## Begin SOURCE EXTRACT
Minecraft at 1024 chunk render distance really does feel like a completely different game



by Desitos

2 Comments

  1. Wanted to do a quick project and rendered a 1024 chunk radius of our group’s world seed.
    It took roughly 8 hours to generate on a 9950x in Singleplayer on the same seed, to which I copied and pasted the (40GB!!!) Distant Horizons SQLite file over to my multiplayer server save.
    All 32 threads on my 9950x were practically pinned during the initial chunky generation and DH loading chunk data, with 32GB of RAM being allocated to this instance of Minecraft to ensure it had access to all the resources it required. Incredibly enough, once all the generation was complete, I was getting a smooth 60fps – 80fps with Bliss Shaders, CPU usage was minimal, and my RAM usage “only” jumped between 3GB and 8GB.
## End SOURCE EXTRACT
## Begin ITEMS
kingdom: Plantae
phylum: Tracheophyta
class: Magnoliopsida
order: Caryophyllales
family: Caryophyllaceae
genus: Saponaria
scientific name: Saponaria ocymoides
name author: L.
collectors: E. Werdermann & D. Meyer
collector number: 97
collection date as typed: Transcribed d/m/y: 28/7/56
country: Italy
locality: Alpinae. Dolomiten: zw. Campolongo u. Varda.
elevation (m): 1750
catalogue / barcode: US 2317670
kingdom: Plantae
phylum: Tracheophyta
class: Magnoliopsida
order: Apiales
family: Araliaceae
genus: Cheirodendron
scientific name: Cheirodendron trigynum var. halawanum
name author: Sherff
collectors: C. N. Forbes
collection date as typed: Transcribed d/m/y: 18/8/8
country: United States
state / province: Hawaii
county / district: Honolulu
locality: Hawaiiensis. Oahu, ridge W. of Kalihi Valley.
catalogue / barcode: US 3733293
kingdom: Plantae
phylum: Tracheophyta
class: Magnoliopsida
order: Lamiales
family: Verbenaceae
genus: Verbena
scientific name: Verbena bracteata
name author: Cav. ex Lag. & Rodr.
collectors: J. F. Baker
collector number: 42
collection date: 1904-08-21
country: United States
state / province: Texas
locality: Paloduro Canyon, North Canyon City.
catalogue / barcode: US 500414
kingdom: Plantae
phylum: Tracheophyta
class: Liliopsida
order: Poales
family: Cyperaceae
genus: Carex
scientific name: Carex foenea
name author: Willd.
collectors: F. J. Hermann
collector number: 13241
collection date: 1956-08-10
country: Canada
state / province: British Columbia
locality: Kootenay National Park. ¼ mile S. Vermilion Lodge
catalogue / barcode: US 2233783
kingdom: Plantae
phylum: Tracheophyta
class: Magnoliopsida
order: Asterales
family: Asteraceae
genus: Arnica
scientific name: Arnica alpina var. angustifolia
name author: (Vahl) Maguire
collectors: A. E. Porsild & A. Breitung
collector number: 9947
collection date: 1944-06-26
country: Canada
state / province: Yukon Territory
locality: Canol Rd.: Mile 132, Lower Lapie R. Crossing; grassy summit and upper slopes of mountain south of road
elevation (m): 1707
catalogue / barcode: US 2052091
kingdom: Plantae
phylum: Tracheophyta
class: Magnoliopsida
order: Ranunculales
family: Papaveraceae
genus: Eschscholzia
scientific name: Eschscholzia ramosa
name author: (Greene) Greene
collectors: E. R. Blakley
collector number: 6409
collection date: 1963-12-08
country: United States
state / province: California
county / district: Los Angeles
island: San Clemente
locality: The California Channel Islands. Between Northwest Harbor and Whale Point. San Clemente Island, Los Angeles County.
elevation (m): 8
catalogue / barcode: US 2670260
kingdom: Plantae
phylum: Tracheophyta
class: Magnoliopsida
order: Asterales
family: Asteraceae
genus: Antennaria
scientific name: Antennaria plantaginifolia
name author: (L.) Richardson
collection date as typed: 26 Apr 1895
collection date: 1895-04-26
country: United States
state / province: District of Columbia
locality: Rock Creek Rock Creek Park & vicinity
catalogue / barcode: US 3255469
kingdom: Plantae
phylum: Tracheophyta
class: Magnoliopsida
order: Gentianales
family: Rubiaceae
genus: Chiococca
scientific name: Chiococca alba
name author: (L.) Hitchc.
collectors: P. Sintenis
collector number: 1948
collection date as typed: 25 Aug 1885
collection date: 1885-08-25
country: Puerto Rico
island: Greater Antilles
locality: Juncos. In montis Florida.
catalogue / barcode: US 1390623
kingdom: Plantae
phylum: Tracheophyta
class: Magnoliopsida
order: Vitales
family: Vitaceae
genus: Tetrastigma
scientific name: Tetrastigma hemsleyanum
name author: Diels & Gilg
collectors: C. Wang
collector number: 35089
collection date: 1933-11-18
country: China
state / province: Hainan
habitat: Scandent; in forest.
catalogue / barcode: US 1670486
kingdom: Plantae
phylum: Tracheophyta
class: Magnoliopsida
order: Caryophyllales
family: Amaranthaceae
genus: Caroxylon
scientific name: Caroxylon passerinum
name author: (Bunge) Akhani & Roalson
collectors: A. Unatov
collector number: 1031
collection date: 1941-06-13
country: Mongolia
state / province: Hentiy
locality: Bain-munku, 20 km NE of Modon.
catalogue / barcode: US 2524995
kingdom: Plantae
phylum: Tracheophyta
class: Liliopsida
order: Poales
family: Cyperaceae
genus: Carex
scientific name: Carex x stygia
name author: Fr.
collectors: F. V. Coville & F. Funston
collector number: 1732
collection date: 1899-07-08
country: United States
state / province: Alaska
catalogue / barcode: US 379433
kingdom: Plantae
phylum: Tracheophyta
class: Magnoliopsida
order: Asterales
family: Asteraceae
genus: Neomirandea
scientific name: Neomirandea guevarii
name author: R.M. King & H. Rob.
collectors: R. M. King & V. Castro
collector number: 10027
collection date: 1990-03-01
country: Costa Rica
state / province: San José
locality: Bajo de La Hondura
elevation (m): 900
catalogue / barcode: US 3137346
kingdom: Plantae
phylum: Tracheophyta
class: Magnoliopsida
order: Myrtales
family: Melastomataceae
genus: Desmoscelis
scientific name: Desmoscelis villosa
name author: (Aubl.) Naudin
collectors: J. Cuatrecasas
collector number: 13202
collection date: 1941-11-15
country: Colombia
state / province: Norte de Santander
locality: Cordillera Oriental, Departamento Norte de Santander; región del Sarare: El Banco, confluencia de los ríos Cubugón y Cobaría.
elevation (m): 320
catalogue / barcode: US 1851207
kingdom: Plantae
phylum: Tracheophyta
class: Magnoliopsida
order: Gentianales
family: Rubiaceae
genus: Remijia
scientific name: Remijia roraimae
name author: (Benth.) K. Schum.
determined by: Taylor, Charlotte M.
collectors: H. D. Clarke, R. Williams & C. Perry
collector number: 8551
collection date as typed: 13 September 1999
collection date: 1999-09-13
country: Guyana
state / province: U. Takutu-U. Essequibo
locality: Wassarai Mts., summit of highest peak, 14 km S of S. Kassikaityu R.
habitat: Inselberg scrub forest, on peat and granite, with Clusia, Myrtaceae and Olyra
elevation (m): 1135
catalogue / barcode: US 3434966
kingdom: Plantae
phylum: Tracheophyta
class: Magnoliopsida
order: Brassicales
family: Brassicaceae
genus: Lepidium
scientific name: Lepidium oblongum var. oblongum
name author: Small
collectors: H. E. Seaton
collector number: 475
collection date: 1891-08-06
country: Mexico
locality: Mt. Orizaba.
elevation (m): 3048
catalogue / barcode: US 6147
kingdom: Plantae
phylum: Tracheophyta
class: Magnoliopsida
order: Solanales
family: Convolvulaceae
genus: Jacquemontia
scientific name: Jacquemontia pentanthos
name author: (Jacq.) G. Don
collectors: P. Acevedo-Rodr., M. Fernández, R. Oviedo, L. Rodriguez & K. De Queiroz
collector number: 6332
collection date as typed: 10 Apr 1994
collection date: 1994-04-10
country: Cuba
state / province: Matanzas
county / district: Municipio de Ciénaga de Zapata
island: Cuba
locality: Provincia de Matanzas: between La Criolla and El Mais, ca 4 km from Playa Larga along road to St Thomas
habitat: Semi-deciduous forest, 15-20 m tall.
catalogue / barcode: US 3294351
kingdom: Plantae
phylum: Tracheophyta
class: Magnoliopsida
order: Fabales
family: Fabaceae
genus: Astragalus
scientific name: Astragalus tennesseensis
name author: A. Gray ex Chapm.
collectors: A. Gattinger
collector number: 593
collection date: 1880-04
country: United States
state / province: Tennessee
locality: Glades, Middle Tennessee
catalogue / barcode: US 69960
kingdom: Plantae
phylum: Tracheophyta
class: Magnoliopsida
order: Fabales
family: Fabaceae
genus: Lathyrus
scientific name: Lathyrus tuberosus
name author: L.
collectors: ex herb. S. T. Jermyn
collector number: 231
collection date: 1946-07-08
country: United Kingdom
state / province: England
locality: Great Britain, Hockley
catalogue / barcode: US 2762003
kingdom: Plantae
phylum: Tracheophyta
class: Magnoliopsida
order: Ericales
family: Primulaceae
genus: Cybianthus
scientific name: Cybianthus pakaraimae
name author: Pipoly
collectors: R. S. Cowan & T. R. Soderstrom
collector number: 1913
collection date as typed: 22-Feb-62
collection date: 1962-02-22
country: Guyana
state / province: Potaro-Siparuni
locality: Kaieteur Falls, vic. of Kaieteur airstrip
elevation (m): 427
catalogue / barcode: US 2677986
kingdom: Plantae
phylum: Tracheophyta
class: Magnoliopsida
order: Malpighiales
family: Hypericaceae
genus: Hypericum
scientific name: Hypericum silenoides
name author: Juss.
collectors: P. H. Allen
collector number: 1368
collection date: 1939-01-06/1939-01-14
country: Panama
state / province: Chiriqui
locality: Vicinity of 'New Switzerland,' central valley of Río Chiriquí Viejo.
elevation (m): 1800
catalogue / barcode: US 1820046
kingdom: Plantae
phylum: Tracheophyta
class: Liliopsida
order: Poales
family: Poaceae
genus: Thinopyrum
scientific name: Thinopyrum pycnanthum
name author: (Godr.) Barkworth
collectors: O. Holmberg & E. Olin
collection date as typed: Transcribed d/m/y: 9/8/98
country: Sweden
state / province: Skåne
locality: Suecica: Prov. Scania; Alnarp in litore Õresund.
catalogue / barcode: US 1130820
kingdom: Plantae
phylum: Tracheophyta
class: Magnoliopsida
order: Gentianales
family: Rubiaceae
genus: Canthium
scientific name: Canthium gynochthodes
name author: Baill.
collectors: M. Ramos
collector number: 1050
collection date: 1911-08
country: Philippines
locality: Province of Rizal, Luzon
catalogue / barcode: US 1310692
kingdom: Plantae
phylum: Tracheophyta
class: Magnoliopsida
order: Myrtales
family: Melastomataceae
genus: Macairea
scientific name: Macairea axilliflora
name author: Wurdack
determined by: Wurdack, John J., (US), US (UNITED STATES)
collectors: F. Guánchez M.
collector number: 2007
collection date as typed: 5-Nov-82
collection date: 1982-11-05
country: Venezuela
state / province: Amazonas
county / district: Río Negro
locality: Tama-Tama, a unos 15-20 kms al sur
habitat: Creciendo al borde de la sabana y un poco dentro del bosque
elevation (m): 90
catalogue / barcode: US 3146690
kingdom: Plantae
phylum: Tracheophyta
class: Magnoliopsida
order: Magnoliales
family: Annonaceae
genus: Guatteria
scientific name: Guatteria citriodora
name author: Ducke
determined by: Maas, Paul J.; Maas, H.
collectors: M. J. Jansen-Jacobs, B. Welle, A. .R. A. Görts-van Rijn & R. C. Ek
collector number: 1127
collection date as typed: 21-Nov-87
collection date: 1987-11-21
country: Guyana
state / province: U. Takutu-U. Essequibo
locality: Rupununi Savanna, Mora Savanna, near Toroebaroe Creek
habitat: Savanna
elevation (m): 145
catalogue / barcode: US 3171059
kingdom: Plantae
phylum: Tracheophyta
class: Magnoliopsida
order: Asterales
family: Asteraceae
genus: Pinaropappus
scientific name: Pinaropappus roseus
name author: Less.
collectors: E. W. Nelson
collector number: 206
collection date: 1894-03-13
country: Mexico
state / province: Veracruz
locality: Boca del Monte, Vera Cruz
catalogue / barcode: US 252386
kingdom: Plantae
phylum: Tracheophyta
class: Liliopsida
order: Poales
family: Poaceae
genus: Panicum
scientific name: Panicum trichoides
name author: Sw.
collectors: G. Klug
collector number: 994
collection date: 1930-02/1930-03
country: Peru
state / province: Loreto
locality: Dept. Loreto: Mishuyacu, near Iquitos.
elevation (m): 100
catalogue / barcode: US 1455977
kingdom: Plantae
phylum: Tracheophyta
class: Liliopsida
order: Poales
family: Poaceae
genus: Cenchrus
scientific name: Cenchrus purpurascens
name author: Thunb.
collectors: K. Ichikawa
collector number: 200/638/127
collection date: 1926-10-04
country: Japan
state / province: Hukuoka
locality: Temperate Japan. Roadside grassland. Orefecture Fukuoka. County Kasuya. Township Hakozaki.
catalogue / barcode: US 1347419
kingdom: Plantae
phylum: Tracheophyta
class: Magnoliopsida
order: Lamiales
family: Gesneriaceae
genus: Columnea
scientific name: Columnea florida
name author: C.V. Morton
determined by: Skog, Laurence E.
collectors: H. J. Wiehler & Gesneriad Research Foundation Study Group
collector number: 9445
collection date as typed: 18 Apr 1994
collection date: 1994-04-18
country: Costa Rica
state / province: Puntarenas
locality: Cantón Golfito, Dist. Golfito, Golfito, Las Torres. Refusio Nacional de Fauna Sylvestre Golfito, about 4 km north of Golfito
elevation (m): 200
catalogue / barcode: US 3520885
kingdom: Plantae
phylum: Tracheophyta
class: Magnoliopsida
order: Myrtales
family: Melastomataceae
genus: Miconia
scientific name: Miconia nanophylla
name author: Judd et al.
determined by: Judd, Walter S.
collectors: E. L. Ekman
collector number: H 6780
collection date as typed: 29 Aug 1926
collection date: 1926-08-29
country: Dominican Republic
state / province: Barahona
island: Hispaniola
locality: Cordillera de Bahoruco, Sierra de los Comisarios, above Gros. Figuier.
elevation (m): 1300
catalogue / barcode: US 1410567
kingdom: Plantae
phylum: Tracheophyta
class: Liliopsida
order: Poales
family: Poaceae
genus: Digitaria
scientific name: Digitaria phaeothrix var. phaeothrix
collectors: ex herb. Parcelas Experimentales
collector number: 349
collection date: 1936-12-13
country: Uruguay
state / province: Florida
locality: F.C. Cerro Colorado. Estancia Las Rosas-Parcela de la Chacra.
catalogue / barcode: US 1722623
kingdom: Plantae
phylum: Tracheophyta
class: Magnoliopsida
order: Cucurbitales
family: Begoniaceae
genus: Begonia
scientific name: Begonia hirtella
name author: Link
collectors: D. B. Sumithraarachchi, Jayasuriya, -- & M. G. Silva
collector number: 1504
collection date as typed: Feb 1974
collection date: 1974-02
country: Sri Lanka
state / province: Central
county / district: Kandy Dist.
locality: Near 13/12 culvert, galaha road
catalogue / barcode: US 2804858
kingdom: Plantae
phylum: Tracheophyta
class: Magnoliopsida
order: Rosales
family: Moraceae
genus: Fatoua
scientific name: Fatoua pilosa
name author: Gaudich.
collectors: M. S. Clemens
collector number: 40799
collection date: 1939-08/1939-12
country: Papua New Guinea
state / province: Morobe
## End ITEMS
Summarize the post about Minecraft at 1024 chunk render distance in two sentences. Rely on the text alone and not on the items.

A 1024 chunk radius of a group's world seed took roughly 8 hours to generate in Singleplayer on a 9950x, and the resulting 40GB Distant Horizons SQLite file was then copied to a multiplayer server save. The generation kept nearly all 32 threads pinned with 32GB of RAM allocated, but once it was complete the game ran at a smooth 60fps to 80fps with Bliss Shaders, with minimal CPU usage and RAM usage between 3GB and 8GB.